Roth Conversion
The Roth conversion ladder is the FI community's signature tax move. Convert traditional retirement funds to Roth, pay low taxes now, and withdraw tax-free forever.
How the Roth Conversion Ladder Works
During your working years, you contribute to tax-deferred accounts (Traditional 401k/IRA) and get a tax deduction at your highest marginal rate — often 22-32%.
After reaching FI and leaving traditional employment, your income drops. You then convert portions of your Traditional IRA to a Roth IRA each year, paying taxes at your new, much lower rate — often 10-12% or even 0%.
After 5 years, each converted amount becomes available for tax-free and penalty-free withdrawal, regardless of your age.
Building the Ladder: Step by Step
Each rung of the ladder takes 5 years to "season" before withdrawal.
Year 1
Convert $40K from Traditional IRA to Roth.
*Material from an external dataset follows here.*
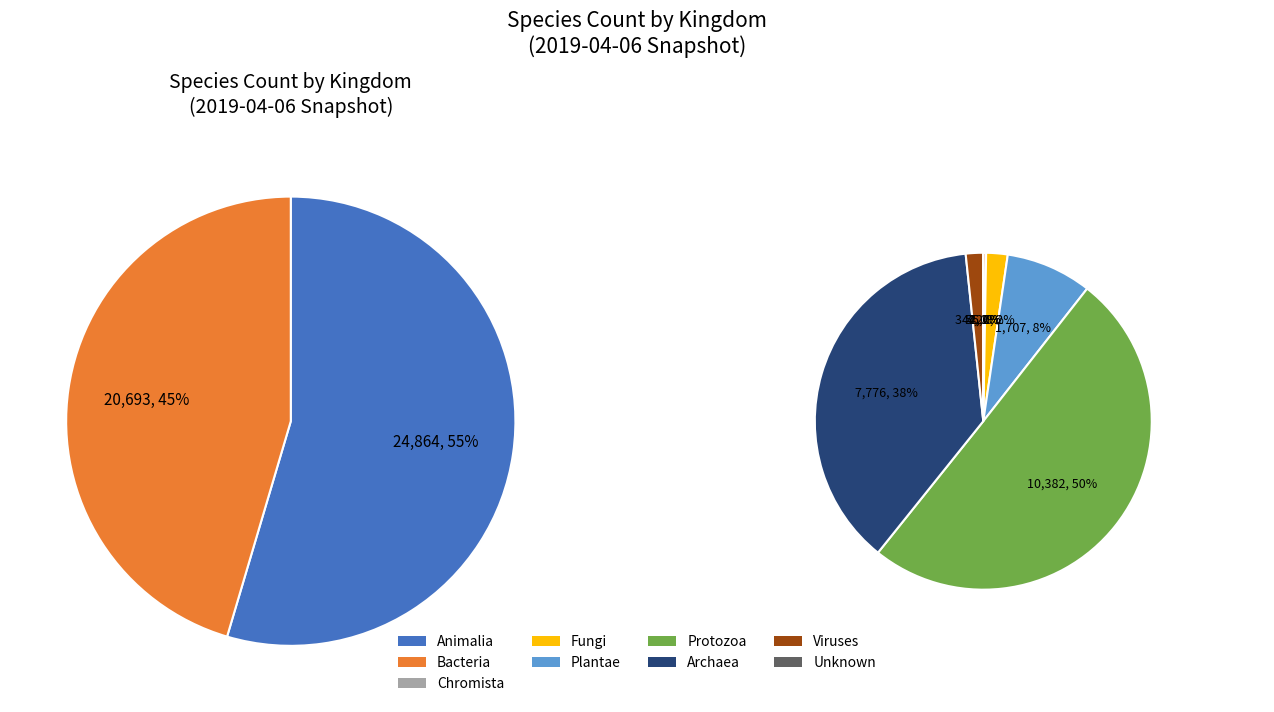

Combined, do 5 and 7 account for over 50%?

No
Pay ~$2,400 in taxes (12% on amount above standard deduction). Seasoning begins.
Year 2
Convert another $40K to Roth. Pay ~$2,400 in taxes. 2 rungs seasoning.
Year 3
Convert another $40K to Roth. Pay ~$2,400 in taxes. 3 rungs seasoning.
Year 4
Convert another $40K to Roth. Pay ~$2,400 in taxes. 4 rungs seasoning.
Year 5
Convert another $40K to Roth. Pay ~$2,400 in taxes. 5 rungs seasoning.
Year 6+
Withdraw Year 1 conversion TAX-FREE. $0 in taxes on withdrawal. Ladder producing!
The 5-Year Rule Explained
When you convert money from a Traditional IRA to a Roth IRA, the converted amount (not the earnings) can be withdrawn penalty-free after 5 tax years. Each conversion starts its own clock.
The clock starts on January 1 of the year you make the conversion. So a conversion made on December 31, 2025, starts its clock on January 1, 2025, and is available January 1, 2030.
The Pro-Rata Rule
If you have both pre-tax and after-tax money in your Traditional IRA, you can't cherry-pick which dollars to convert. The IRS treats all your Traditional IRA balances as one pool and applies the pro-rata rule.
Example: You have $95,000 pre-tax and $5,000 after-tax in your Traditional IRA. If you convert $10,000, only 5% ($500) is tax-free — the rest is taxable, regardless of which dollars you "intended" to convert. The fix: roll all pre-tax IRA money into your employer's 401(k) before doing the backdoor, leaving only the after-tax contribution to convert cleanly.
Bridging the 5-Year Gap
How to fund your first 5 years while the ladder seasons.
Taxable Brokerage Account
Investments held outside retirement accounts. Sell shares for living expenses — long-term gains may be taxed at 0% if your income is low enough.
Roth IRA Contributions
Direct contributions (not conversions) to a Roth IRA can be withdrawn anytime, tax and penalty-free. This is "first in, first out" money.
Cash Reserves
1-2 years of living expenses in a high-yield savings account. Gives you flexibility and a safety net while the ladder builds.
Rule of 55 / 72(t)
Penalty-free access to 401(k) funds if you separate from service at 55+, or through substantially equal periodic payments (SEPP) at any age.